Shallow Trench composting

What is “Shallow Trench” composting ?

After years struggling to create compost quickly and effectively, I had a brainwave to heap about 3 wheelbarrow loads of woodchips into a shallow trench. Within a couple of months they had completely broken down to a usable soil conditioner. Which compared to a similar pile heaped into a plastic compost bin, had just dried out and was still struggling to break down after 6 months.

Like Open Book planting beds, shallow trench composting is about working with the water profile just beneath the grass layer on your plot. We are going to use the same principles as those discussed in Open Book planting bed to speed up the rate at which water is transpired through our sunken bank of compost. Because remember it is microbes that break down the lignin in the wood and they need water and nutrients to work.

We are going to do this by digging a 4″ deep trench by 30″ to 36″ in width and as long as the amount of material you have to create a reasonably sized mound within this trench. Its best to site this trench in a shaded part of your plot so as to keep moisture levels high in your compost mound. I also built a shallow wooden duck board (made from pallets) to lay at the bottom of the trench and filled the spaces between the slats with flints & stones to improve air flow through the bottom of the mound. We will use the soil removed from this trench on our newly created “Open book planting beds”.

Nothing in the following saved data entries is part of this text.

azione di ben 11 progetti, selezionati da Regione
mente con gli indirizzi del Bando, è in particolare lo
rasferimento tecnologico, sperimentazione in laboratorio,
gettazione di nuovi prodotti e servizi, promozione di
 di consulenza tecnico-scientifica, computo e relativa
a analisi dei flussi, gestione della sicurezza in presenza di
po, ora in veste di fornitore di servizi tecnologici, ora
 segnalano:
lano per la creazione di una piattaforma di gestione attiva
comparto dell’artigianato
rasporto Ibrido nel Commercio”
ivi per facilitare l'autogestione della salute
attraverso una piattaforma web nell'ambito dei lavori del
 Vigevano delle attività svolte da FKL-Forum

After a few months the chips had completely broken down and the duck board allowed me to cleanly run my spade along the slats and scoop up the composted wood chips for us on my plot.

see Diagram and photo.

It is only recently that I came across a video on utube showing sort of the same idea. However my design allows air to flow under through the stones into the mound. Doug made his video around the same time that I was experimenting with my trench. I can’t honestly say if I’d watched his video and subconsciously it got stored away.